Why We Need An Independent Invention Defense - cwan
http://www.avc.com/a_vc/2010/01/why-we-need-an-independent-invention-defense.html

======
scottdw2
Personally, I don't value software parents much.

I think they are a giant waste of money. You spend $20K on lawyers, to get
nothing more than the right to spend more money on lawyers in the future.

That $20K could be better invested elsewhere (like on product improvement).

I think it would be worth considering eliminating software patents.
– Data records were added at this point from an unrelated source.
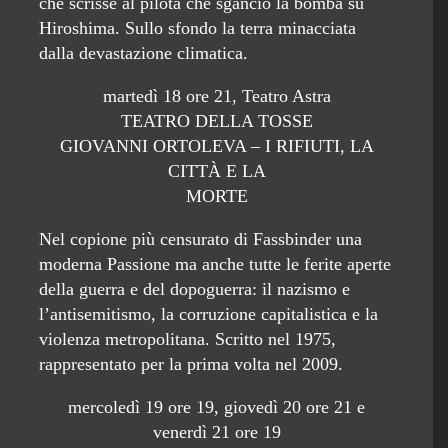
che scrisse al pilota che sganciò la bomba su
Hiroshima. Sullo sfondo la terra minacciata
dalla devastazione climatica.
martedì 18 ore 21, Teatro Astra
TEATRO DELLA TOSSE
GIOVANNI ORTOLEVA – I RIFIUTI, LA
CITTÀ E LA
MORTE
Nel copione più censurato di Fassbinder una
moderna Passione ma anche tutte le ferite aperte
della guerra e del dopoguerra: il nazismo e
l’antisemitismo, la corruzione capitalistica e la
violenza metropolitana. Scritto nel 1975,
rappresentato per la prima volta nel 2009.
mercoledì 19 ore 19, giovedì 20 ore 21 e
venerdì 21 ore 19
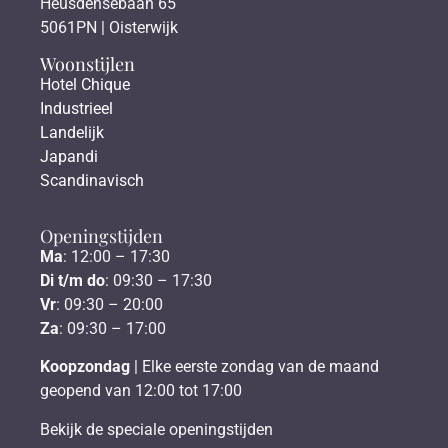
Heusdensebaan 65
5061PN | Oisterwijk
Woonstijlen
Hotel Chique
Industrieel
Landelijk
Japandi
Scandinavisch
Openingstijden
Ma
: 12:00 – 17:30
Di t/m do
: 09:30 – 17:30
Vr
: 09:30 – 20:00
Za
: 09:30 – 17:00
Koopzondag
| Elke eerste zondag van de maand
geopend van 12:00 tot 17:00
Bekijk de speciale openingstijden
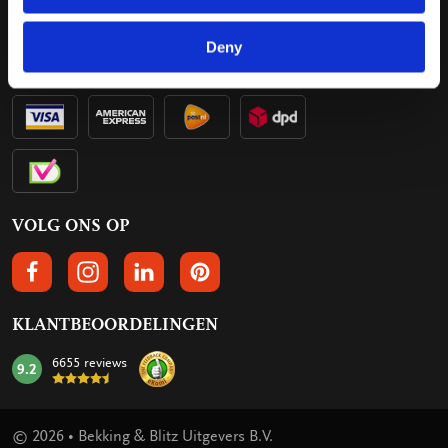
BETROUWBAAR KOPEN
Deny
VOLG ONS OP
VOLGS ONS OP FACEBOOK
VOLG ONS OP INSTAGRAM
VOLG ONS OP LINKEDIN
VOLG ONS OP PINTEREST
KLANTBEOORDELINGEN
6655 reviews
9.2
mark:
© 2026 • Bekking & Blitz Uitgevers B.V.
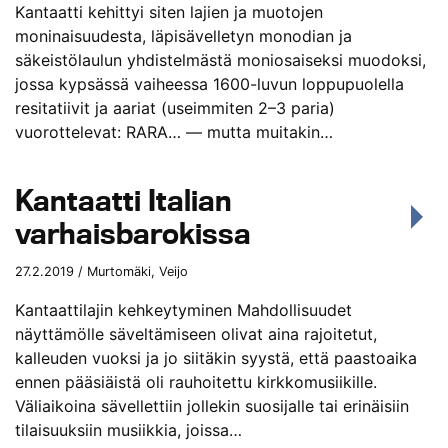
Kantaatti kehittyi siten lajien ja muotojen
moninaisuudesta, läpisävelletyn monodian ja
säkeistölaulun yhdistelmästä moniosaiseksi muodoksi,
jossa kypsässä vaiheessa 1600-luvun loppupuolella
resitatiivit ja aariat (useimmiten 2–3 paria)
vuorottelevat: RARA… — mutta muitakin…
Kantaatti Italian
varhaisbarokissa
27.2.2019 / Murtomäki, Veijo
Kantaattilajin kehkeytyminen Mahdollisuudet
näyttämölle säveltämiseen olivat aina rajoitetut,
kalleuden vuoksi ja jo siitäkin syystä, että paastoaika
ennen pääsiäistä oli rauhoitettu kirkkomusiikille.
Väliaikoina sävellettiin jollekin suosijalle tai erinäisiin
tilaisuuksiin musiikkia, joissa…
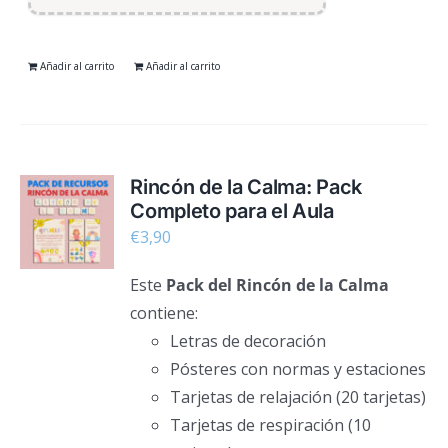
Añadir al carrito
Añadir al carrito
Rincón de la Calma: Pack
Completo para el Aula
€
3,90
Este
Pack del Rincón de la Calma
contiene:
Letras de decoración
Pósteres con normas y estaciones
Tarjetas de relajación (20 tarjetas)
Tarjetas de respiración (10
However, I don't think an "independent invention defense" is a good idea. It
would essentially eliminate all patent protection. Basically, the absence of
proof that you knew a patent existed, would get you off the hook for
infringing on it. This means that as long as you had the right set of rigorous
policies in place, you could operate with complete immunity from patent
infringement claims.

If all employees were trained (by mandatory corporate training) that "under no
circumstances should you ever read any patents, ever", and "if you ever have
any doubts about anything being patentable, direct the question to our
lawyer", and you were very strict about enforcing it, you could make a case
that pretty much every invention was discovered independently.

That would defeat the whole purpose of patent protection. The idea is that by
getting inventors to disclose details of their invention (which benefits
society), that they get a monopoly on its use. Without the monopoly, there is
no point in having a patent.

If software patents pose a fundamental problem, then I think the best course
of action is to eliminate software parents, not to undermine the entire patent
system.